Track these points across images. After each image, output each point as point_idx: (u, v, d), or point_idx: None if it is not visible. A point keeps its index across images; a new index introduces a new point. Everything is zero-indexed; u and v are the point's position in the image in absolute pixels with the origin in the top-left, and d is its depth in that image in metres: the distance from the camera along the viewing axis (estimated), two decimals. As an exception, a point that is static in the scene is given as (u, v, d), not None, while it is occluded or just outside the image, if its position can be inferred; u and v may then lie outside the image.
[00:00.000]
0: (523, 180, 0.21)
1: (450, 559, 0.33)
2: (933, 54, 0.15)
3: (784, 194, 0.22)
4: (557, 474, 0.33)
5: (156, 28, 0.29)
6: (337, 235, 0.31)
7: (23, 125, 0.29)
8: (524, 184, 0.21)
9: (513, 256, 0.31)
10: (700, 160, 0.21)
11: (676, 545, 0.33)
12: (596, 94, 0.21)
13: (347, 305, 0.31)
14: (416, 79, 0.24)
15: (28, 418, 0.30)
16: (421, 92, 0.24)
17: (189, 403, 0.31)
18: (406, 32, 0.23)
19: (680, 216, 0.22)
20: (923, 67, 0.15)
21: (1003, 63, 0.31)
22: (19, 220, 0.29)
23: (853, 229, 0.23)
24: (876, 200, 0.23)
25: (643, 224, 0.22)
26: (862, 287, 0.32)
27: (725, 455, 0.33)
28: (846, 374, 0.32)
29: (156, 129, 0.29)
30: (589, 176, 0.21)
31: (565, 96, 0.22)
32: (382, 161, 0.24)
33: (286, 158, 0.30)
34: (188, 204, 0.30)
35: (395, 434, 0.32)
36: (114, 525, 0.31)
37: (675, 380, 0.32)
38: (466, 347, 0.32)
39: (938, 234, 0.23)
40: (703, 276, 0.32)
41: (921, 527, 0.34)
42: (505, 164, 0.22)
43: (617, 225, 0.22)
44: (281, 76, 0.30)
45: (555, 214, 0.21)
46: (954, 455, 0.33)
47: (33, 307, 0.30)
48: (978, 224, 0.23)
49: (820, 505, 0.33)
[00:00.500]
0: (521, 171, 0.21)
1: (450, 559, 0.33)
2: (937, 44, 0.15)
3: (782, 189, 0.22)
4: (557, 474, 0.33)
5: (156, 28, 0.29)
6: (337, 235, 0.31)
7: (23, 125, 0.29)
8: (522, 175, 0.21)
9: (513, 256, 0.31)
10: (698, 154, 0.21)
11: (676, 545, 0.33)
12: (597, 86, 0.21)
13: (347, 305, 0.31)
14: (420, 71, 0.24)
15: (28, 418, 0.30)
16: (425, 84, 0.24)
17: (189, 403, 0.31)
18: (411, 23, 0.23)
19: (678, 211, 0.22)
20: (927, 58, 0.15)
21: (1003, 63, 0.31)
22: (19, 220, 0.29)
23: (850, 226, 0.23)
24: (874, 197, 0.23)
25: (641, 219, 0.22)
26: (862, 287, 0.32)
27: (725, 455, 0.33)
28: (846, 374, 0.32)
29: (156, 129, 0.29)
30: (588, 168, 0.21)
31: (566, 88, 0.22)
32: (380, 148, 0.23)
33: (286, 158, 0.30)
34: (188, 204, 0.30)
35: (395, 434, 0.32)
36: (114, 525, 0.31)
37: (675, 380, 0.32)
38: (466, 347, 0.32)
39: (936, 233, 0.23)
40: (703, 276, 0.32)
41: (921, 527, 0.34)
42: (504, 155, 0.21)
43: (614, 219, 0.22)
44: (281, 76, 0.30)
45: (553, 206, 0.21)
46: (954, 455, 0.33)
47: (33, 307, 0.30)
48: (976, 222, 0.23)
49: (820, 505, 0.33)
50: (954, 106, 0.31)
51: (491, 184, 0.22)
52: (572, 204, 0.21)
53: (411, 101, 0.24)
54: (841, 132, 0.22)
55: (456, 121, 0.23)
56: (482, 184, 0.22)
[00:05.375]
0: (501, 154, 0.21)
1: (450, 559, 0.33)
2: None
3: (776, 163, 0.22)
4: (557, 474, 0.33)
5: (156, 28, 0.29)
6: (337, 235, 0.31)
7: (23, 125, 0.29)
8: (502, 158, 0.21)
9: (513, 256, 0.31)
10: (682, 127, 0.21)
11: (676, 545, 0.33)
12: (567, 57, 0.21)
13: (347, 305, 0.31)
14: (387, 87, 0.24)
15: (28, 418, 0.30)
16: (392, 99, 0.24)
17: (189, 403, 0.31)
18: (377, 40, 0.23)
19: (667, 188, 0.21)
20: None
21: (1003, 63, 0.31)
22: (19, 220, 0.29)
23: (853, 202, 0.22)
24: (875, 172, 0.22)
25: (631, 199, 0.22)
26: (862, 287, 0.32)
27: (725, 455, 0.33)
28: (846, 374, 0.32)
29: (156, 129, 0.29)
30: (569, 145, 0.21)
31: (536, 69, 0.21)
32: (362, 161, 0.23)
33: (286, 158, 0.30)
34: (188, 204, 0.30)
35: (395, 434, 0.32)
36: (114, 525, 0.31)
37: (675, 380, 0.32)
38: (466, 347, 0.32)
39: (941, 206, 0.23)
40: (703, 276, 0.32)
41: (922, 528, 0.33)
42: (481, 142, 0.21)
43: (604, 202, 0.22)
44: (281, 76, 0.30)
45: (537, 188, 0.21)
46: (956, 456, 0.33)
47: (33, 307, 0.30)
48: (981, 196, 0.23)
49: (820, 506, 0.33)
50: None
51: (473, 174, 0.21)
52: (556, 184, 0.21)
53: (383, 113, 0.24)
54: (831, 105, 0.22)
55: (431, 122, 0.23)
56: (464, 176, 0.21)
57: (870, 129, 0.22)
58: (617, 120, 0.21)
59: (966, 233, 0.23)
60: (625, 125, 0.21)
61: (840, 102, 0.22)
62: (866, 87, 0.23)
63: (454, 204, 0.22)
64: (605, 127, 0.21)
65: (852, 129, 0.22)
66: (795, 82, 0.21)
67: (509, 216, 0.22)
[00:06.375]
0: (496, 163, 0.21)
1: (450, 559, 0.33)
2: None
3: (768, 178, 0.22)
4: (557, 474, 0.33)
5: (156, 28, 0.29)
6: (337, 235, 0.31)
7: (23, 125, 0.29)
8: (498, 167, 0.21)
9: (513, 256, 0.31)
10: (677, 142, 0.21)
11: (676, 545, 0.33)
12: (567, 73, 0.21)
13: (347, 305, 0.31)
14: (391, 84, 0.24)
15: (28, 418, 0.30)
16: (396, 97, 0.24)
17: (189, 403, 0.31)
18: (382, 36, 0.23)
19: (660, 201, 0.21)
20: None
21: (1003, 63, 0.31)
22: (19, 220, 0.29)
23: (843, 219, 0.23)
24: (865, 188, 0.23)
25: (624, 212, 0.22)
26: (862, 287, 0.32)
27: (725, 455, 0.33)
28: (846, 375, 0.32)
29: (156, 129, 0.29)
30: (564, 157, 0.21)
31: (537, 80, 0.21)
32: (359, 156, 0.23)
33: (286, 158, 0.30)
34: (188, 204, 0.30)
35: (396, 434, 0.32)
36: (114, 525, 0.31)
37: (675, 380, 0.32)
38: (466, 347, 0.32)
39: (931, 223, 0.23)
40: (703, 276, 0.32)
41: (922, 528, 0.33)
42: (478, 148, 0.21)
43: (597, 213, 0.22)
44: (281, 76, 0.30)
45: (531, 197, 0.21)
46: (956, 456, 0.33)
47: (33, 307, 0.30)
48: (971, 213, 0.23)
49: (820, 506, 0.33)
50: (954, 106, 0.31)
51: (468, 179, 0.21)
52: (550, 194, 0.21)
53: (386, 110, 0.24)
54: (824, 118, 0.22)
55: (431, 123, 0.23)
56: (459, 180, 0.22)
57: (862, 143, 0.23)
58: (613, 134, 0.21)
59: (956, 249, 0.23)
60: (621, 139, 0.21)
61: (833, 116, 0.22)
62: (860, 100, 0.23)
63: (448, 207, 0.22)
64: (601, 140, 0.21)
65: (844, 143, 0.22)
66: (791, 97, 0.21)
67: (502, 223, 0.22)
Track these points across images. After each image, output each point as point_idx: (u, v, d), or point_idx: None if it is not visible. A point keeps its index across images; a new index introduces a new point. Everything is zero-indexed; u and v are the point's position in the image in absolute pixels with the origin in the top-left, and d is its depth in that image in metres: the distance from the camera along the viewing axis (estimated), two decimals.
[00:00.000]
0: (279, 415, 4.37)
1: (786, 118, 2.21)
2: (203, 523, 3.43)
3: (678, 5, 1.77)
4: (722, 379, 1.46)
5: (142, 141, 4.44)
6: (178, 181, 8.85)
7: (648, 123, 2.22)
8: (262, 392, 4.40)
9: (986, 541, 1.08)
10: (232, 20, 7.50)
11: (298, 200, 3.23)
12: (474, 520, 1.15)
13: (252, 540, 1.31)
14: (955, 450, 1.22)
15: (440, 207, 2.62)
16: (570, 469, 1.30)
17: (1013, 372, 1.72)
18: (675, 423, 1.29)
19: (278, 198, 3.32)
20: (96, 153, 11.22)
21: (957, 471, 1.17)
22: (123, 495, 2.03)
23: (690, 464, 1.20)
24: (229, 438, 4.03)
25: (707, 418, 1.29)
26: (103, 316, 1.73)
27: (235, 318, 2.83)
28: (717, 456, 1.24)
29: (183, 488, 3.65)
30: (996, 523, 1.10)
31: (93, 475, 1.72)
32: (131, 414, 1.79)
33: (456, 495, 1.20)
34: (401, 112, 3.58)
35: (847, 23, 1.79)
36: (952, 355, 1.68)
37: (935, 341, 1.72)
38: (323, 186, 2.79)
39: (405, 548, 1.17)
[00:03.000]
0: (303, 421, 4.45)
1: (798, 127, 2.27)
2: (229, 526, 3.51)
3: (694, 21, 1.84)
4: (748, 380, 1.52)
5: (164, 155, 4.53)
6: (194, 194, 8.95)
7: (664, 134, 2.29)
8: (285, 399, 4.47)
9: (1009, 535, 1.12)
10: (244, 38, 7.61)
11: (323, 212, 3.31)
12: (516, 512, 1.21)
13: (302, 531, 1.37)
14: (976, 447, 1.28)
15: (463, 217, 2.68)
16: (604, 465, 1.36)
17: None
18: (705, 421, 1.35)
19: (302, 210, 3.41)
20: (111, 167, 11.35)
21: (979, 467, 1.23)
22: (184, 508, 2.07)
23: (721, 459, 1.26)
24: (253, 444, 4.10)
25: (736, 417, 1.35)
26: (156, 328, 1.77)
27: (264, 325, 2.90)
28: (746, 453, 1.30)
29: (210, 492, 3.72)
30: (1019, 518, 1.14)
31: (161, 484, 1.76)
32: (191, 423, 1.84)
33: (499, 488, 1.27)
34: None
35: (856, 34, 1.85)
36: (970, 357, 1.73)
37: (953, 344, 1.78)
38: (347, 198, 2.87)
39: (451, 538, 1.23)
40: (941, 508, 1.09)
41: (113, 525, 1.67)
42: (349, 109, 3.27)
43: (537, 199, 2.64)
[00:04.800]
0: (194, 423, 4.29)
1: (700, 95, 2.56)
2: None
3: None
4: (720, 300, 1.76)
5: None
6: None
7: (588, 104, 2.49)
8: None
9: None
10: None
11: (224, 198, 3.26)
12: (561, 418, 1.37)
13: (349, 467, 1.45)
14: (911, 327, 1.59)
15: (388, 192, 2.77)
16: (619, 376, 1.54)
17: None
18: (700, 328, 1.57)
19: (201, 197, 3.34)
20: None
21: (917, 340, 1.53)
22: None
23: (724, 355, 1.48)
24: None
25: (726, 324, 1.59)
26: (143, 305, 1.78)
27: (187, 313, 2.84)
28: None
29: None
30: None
☆ ☆ ☆ ☆ ☆ ☆ ☆
GOAL OF THE EXERCISE: Only lines containing "zero" belong in the answer; copy every such line from the records.

TASK OUTPUT:
Track these points across images. After each image, output each point as point_idx: (u, v, d), or point_idx: None if it is not visible. A point keeps its index across images; a new index introduces a new point. Everything is zero-indexed; u and v are the point's position in the image in absolute pixels with the origin in the top-left, and d is its depth in that image in metres: the distance from the camera along the viewing axis (estimated), two decimals. As an exception, a point that is static in the scene is given as (u, v, d), not None, while it is occluded or just outside the image, if its position can be inferred; u and v may then lie outside the image.
Track these points across images. After each image, output each point as point_idx: (u, v, d), or point_idx: None if it is not visible. A point keeps its index across images; a new index introduces a new point. Everything is zero-indexed; u and v are the point's position in the image in absolute pixels with the origin in the top-left, and d is its depth in that image in metres: the distance from the camera along the viewing axis (estimated), two decimals.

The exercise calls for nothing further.